La banque a notifié ses conclusions au fond le 31 janvier 2020.
Mme [X] a notifié ses conclusions au fond le 26 février 2020.
Suivant avis délivré aux parties le 20 juin 2022, le magistrat de la mise en état a fixé l'affaire au fond à une audience de plaidoiries.
Le 20 juillet 2022, la banque a notifié des conclusions récapitulatives au fond.
Vu les conclusions d'incident du 22 juillet 2022 de Mme [X] demandant au conseiller de la mise en état, au visa de l'article 386 du code de procédure civile
- de constater qu'aucun acte de procédure n'a été diligenté pendant plus de deux ans depuis ses conclusions du 26 février 2020
- de dire la procédure d'appel périmée
- de condamner la banque à lui payer la somme de 10 000€ au titre de l'article 700 du code de procédure civile outre les dépens.
Vu les conclusions du 21 mars 2023 de la banque demandant au conseiller de la mise en état
- de rejeter la demande de péremption
- de dire n'y avoir lieu à application de l'article 700 du code de procédure civile
- de réserver les dépens
Mme [X] a notifié ses conclusions au fond le 27 février 2020.
Motifs
Il ressort de la chronologie des actes de procédure précédemment décrite que l'instance était déjà périmée à la date à laquelle le magistrat de la mise en état a fixé l'affaire au fond.
En effet, entre le 26 février 2020 date de notification des conclusions au fond de Mme [X], et le lundi 28 février 2022 (le délai de péremption expirant le samedi 26 février 2022 étant prorogé au premier jour ouvrable suivant conformément à l'article 642 du code de procédure civile), aucune des parties n'a accompli de diligences en vue de faire progresser l'affaire au sens de l'article 386 du code de procédure civile.
A cet égard, l'avis de fixation du magistrat de la mise en état, intervenu après l'expiration du délai de péremption, est dénué de tout effet suspensif.

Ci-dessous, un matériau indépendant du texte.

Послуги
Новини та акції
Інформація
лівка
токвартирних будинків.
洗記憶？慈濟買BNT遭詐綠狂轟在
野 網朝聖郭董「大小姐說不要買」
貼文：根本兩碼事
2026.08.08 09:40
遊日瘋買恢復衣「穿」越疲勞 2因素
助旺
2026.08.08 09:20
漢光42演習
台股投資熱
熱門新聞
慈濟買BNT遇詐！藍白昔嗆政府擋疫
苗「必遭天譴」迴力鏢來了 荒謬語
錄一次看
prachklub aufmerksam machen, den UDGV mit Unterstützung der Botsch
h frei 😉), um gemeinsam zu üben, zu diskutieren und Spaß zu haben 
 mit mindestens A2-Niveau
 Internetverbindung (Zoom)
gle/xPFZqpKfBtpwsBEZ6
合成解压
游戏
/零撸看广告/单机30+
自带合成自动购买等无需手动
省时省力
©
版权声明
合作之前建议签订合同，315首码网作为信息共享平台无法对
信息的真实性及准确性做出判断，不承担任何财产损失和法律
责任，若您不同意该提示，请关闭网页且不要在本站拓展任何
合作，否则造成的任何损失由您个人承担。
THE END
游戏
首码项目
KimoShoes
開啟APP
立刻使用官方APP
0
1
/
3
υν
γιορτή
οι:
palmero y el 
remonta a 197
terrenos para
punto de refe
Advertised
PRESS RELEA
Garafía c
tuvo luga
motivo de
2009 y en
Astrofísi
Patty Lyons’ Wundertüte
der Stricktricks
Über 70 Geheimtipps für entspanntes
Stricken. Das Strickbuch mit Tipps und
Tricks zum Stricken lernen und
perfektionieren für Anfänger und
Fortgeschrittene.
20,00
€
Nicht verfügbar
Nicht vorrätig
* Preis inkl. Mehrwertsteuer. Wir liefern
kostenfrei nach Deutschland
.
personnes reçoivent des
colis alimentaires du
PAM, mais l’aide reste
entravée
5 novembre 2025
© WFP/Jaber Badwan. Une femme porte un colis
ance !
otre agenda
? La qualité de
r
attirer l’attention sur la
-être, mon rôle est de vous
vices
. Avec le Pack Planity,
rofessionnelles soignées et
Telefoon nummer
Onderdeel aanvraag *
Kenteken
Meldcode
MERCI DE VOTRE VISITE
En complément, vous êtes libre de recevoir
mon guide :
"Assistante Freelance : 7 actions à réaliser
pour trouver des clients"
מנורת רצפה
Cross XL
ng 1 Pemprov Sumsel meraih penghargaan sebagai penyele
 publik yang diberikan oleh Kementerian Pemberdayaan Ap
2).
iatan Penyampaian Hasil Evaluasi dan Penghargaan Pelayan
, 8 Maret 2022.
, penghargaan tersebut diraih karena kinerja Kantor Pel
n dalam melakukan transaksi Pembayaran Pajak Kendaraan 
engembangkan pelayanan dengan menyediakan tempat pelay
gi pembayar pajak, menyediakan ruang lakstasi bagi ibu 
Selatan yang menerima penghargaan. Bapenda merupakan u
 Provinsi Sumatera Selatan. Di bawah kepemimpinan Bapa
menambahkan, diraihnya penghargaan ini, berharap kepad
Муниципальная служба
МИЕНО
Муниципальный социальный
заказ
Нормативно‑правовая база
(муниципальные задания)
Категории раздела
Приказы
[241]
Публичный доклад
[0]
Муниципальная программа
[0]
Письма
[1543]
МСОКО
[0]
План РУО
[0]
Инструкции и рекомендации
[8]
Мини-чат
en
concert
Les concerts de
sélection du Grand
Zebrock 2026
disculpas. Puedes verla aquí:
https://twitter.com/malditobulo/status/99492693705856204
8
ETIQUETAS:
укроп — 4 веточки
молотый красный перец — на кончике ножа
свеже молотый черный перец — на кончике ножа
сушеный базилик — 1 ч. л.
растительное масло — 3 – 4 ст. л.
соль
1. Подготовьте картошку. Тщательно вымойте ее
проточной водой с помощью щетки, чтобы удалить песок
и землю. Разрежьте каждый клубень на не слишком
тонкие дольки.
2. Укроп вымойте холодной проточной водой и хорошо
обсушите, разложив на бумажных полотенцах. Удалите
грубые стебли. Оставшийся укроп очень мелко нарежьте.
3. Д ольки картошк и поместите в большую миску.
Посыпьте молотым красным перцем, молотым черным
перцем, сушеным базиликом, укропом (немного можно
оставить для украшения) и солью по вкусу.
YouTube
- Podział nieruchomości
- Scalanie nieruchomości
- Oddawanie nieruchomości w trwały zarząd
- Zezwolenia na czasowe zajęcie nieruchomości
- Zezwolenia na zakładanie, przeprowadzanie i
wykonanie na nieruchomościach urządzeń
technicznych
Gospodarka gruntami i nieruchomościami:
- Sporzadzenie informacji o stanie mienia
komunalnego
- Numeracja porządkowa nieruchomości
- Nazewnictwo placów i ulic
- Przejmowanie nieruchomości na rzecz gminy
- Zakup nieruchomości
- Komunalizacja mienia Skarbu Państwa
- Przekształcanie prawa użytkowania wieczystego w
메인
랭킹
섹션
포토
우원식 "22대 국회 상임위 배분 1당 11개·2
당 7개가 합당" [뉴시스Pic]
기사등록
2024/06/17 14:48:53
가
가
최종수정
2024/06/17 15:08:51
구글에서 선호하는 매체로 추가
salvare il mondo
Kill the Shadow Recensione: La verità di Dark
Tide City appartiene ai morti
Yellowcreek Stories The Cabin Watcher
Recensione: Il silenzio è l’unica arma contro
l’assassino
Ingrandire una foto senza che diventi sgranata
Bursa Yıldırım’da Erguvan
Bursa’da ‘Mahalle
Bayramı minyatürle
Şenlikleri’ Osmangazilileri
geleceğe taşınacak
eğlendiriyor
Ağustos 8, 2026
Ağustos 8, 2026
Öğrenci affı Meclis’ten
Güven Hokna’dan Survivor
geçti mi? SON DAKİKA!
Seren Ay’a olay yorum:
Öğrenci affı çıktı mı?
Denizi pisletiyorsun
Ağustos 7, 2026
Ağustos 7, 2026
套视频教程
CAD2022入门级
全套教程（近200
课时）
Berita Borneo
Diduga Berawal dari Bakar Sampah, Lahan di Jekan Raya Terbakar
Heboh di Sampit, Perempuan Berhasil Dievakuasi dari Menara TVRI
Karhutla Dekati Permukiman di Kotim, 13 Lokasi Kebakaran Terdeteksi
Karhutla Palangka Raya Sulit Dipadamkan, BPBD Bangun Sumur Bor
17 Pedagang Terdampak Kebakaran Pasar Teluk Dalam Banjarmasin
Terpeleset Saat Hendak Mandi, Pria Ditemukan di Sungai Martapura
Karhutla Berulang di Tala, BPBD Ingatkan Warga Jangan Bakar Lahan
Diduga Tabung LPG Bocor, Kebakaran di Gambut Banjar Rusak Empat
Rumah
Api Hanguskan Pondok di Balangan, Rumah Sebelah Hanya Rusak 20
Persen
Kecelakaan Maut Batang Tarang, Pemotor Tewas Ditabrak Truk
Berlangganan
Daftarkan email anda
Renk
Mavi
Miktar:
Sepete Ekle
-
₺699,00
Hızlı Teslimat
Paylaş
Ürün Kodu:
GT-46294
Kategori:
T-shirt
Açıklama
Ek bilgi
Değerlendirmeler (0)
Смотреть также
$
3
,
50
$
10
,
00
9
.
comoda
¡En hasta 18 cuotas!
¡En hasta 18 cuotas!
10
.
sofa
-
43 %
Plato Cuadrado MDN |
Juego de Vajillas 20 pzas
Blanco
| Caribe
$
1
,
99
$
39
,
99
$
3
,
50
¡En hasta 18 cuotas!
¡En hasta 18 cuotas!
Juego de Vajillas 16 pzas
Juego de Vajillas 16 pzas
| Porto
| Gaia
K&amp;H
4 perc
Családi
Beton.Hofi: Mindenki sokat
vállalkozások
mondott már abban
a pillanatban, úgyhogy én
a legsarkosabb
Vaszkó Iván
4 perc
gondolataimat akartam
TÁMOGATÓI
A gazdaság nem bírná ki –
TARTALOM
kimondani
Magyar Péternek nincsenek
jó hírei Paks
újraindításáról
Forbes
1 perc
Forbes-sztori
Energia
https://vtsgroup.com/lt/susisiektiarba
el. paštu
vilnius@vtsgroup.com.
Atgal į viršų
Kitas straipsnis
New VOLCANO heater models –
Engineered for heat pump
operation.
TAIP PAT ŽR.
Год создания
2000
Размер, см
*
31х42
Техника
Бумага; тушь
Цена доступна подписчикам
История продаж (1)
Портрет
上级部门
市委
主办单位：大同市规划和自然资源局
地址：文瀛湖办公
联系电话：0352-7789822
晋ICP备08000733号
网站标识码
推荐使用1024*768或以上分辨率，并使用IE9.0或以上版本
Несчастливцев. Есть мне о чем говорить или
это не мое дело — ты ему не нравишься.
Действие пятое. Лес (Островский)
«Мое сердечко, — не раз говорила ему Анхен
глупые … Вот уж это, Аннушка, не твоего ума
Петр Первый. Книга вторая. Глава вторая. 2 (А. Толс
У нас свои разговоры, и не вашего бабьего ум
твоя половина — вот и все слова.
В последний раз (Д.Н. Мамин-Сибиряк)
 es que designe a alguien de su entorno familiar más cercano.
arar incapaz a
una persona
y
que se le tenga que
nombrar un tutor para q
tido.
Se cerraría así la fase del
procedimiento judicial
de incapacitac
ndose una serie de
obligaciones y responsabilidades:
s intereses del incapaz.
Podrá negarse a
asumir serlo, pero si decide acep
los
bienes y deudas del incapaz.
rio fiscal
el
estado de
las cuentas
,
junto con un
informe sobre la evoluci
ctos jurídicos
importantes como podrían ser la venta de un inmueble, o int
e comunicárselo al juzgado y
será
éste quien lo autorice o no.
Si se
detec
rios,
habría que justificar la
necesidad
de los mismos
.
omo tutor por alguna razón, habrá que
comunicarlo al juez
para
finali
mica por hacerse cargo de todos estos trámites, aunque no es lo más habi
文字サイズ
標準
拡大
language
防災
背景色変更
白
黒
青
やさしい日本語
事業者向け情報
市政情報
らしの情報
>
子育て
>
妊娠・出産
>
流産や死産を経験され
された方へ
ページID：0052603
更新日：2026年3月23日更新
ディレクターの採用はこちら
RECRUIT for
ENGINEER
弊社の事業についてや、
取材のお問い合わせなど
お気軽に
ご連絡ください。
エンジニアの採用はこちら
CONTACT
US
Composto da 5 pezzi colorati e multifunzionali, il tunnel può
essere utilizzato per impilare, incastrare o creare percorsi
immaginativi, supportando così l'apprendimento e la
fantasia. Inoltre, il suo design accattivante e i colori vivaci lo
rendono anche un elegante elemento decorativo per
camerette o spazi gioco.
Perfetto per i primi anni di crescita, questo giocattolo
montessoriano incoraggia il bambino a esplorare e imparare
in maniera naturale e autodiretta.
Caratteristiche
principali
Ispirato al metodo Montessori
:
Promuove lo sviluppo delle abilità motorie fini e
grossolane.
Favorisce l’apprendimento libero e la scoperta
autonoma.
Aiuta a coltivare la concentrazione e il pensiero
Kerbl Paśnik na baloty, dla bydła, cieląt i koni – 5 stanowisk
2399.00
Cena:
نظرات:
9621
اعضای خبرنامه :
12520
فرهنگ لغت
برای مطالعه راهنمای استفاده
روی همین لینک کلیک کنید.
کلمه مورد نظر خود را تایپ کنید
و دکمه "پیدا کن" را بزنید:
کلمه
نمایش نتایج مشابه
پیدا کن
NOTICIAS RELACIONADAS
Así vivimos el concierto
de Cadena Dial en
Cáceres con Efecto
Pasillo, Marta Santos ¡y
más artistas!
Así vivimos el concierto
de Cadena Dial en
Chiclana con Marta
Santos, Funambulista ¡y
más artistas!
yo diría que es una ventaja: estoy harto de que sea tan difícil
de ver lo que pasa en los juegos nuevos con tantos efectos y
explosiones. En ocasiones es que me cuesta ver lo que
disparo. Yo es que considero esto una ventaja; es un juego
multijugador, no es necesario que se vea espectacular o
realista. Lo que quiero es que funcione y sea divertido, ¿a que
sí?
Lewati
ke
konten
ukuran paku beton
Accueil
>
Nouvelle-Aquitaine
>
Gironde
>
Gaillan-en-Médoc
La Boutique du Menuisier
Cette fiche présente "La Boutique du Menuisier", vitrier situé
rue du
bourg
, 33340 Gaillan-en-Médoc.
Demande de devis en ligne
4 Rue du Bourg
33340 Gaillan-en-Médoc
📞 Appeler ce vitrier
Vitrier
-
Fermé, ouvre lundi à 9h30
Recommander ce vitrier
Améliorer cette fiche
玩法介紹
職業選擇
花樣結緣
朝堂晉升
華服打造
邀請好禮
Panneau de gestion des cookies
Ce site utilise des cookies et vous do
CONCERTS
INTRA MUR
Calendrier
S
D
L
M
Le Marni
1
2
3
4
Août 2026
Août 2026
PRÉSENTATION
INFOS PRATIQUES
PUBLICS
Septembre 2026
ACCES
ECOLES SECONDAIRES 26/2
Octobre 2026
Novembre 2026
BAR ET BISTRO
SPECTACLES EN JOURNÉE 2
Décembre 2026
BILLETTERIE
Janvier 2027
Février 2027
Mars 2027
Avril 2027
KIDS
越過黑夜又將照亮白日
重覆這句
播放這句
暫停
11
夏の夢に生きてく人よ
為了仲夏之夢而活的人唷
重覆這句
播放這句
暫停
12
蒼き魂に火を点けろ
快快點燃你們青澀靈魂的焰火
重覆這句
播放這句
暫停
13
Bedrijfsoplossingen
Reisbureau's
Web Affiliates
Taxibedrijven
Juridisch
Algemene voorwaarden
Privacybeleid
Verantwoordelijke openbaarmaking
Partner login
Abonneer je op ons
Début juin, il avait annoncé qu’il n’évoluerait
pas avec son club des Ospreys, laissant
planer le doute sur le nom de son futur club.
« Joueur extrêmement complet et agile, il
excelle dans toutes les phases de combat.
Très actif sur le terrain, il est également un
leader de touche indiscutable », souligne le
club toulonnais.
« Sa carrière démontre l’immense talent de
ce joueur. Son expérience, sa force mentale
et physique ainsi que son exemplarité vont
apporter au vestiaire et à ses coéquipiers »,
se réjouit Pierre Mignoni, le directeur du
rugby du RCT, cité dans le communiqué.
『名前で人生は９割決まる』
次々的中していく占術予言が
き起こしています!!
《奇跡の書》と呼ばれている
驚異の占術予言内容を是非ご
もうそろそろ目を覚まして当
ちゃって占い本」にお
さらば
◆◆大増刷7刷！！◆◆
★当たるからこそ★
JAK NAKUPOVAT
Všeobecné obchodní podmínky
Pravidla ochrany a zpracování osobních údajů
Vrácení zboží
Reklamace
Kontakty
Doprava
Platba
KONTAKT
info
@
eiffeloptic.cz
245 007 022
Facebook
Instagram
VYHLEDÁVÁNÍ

Contrairement à ce que soutient la banque, Mme [X] n'avait pas l'obligation de soulever l'exception de péremption avant la survenance de l'avis de fixation ; en effet, l'article 387 du code de procédure civile dispose que la péremption peut être opposée par voie d'exception à la partie qui accomplit un acte après l'expiration du délai de péremption ; en l'espèce, Mme [X] a soulevé l'exception de péremption postérieurement aux conclusions récapitulatives de l'appelante du 20 juillet 2022 qui sont intervenues après l'expiration du délai de péremption.
En outre, il était loisible à la banque de faire progresser l'affaire, depuis le 26 février 2020 en saisissant le magistrat de la mise en état d'une demande en fixation du dossier à une audience ce qu'elle n'a pas fait.
Il en résulte qu'en l'espèce, le moyen tiré d'une atteinte disproportionnée au droit à un procès équitable, et au principe de l'accès effectif au juge, au regard de l'article 6 de la convention de sauvegarde des droits de l'Homme et des libertés fondamentales ne peut prospérer.
Dès lors en l'absence de tout acte interruptif du délai de péremption qui a couru depuis le 26 février 2020, il y a lieu de constater la péremption de l'instance à la date du 28 février 2022 ainsi que l'extinction de l'instance.
PAR CES MOTIFS
Constatons la péremption de l'instance à la date du 28 février 2022 ;
Constatons en conséquence l'extinction de l'instance par l'effet de la péremption ;
Déclarons la cour dessaisie du présent dossier ;
Condamnons la Banque Populaire Méditerranée aux entiers dépens de l'instance.
Vu l'article 700 du code de procédure civile, rejetons la demande de Mme [X].
Fait à [Localité 2], le 27 juillet 2023
Le greffier Le magistrat de la mise en état
Copie délivrée aux avocats des parties ce jour.